Skaneateles Lake is the source for Syracuse's public water system, and several other area municipalities, including Skaneateles, tap into that system for their own supplies.
Harty explained that the chlorination feed system for the first of the "two massive intakes" — intake No. 2 — is already completed. She added that intake No. 2 was built in 1938 and is 4,200 feet from shore. Now the city is moving on to replace the system of intake No. 1, built back in 1893 and 6,400 feet from shore.
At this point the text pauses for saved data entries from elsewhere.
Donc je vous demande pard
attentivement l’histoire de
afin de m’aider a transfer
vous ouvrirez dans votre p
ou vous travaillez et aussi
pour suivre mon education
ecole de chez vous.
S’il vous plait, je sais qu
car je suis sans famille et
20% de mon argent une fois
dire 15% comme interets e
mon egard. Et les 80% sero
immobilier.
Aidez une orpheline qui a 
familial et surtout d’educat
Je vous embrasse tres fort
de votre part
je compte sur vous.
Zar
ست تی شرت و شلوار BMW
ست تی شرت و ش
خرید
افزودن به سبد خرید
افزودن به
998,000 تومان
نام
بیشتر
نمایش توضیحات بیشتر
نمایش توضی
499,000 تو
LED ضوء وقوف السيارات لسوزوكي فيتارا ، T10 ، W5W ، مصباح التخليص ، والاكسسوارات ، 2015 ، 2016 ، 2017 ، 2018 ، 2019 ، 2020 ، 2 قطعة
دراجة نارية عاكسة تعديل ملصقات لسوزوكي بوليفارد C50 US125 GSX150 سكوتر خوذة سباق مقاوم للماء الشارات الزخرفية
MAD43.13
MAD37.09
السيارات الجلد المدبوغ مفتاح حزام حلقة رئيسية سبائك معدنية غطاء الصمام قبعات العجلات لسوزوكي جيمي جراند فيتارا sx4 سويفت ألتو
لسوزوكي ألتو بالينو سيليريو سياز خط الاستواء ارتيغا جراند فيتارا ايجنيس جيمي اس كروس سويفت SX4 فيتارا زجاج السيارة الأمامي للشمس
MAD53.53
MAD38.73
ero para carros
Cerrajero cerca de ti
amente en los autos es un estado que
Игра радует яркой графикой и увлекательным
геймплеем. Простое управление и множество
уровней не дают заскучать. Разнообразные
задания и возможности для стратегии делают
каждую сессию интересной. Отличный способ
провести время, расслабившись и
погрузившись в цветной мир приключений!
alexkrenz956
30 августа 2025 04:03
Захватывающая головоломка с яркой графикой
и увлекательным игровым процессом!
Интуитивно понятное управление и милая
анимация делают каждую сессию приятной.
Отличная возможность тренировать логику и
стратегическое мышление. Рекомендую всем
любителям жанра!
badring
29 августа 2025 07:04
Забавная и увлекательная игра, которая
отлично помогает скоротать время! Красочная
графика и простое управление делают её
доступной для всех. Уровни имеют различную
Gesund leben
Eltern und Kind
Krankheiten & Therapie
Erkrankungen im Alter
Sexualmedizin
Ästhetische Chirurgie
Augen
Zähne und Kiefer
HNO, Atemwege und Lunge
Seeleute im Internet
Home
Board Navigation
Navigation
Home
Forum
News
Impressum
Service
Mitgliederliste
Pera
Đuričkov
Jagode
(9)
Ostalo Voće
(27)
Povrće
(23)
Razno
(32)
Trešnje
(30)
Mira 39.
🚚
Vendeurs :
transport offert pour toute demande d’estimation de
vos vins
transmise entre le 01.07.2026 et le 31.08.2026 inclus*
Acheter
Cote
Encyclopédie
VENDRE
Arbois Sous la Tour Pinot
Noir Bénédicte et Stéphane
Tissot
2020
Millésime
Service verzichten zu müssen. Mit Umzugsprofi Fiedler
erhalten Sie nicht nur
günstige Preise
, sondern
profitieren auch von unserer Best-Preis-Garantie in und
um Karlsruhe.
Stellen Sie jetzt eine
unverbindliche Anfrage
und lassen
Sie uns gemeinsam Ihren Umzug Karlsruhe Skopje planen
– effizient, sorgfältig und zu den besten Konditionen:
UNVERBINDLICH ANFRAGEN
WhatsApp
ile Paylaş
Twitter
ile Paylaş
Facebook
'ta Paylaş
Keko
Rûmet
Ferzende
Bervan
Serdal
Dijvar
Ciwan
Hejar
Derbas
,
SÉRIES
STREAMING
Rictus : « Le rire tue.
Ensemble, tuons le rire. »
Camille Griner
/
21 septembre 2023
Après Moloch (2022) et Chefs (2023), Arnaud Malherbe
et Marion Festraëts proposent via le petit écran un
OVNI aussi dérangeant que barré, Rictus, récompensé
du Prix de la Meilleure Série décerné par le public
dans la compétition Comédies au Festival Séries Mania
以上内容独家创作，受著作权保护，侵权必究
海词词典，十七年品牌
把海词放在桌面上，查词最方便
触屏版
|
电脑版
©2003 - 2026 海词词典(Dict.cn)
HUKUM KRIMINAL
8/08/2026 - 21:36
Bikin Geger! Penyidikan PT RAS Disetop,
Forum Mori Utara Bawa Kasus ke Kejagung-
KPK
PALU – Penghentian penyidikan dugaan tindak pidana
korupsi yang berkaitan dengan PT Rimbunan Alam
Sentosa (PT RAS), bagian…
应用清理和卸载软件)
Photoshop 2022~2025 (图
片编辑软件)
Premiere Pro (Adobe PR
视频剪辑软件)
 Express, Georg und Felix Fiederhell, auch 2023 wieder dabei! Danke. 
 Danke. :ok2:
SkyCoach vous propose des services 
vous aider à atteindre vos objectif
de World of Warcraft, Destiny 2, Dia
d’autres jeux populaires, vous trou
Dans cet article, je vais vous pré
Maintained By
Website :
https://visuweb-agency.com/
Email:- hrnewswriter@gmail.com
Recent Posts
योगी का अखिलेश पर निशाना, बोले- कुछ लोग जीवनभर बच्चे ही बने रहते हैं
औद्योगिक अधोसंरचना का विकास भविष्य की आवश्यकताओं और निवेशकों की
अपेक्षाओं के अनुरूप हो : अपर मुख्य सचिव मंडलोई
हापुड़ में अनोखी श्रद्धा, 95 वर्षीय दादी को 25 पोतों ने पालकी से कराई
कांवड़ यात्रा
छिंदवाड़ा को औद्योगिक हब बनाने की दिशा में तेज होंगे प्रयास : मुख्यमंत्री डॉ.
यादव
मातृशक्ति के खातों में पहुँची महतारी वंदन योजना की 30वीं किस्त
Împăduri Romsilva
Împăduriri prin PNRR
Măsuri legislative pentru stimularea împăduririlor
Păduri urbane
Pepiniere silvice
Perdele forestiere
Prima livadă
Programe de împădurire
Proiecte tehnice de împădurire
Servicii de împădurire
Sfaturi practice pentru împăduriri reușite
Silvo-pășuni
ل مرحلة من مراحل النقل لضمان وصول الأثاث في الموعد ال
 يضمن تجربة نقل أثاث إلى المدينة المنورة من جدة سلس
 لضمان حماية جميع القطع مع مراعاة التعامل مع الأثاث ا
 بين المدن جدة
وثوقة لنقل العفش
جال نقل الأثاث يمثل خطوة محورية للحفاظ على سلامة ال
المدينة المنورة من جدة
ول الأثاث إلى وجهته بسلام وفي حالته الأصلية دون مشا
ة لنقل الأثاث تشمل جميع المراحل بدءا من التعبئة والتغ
Due to the piping out to intake No. 1 being longer, Harty said it will take more time to complete.
Components of the system being replaced include chlorine gas feed lines, water service lines, raw and treated water sampling lines, chlorine/fluoride solution lines, as well as other aspects such as anchors, valves and other necessary accessories.
Although the project will be continuing throughout the entire summer, Harty said that the footprint of the work site inside the park will not grow and all regular summer activities will still take place with a few adaptions.
"We've done a great job coordinating with the (high) school," Harty said, referring to Sunday's graduation ceremony. "Everybody has really been understanding and we've worked cooperatively together to figure out an alternate layout for this year's graduation and I think it's going to work out really well."
In the past, the graduation stage has been set up near the park's gazebo, Harty said, but for the commencement ceremony on Sunday the school essentially just flipped the layout by planning to place the stage on the park's western side, by Shotwell Memorial Park.
The yearly antique boat show will still take place at Clift Park this summer, as well, just with a few layout adaptions, Harty explained. She added that the construction has "no impact at all" on the summer swim area or weddings and events taking place at the gazebo.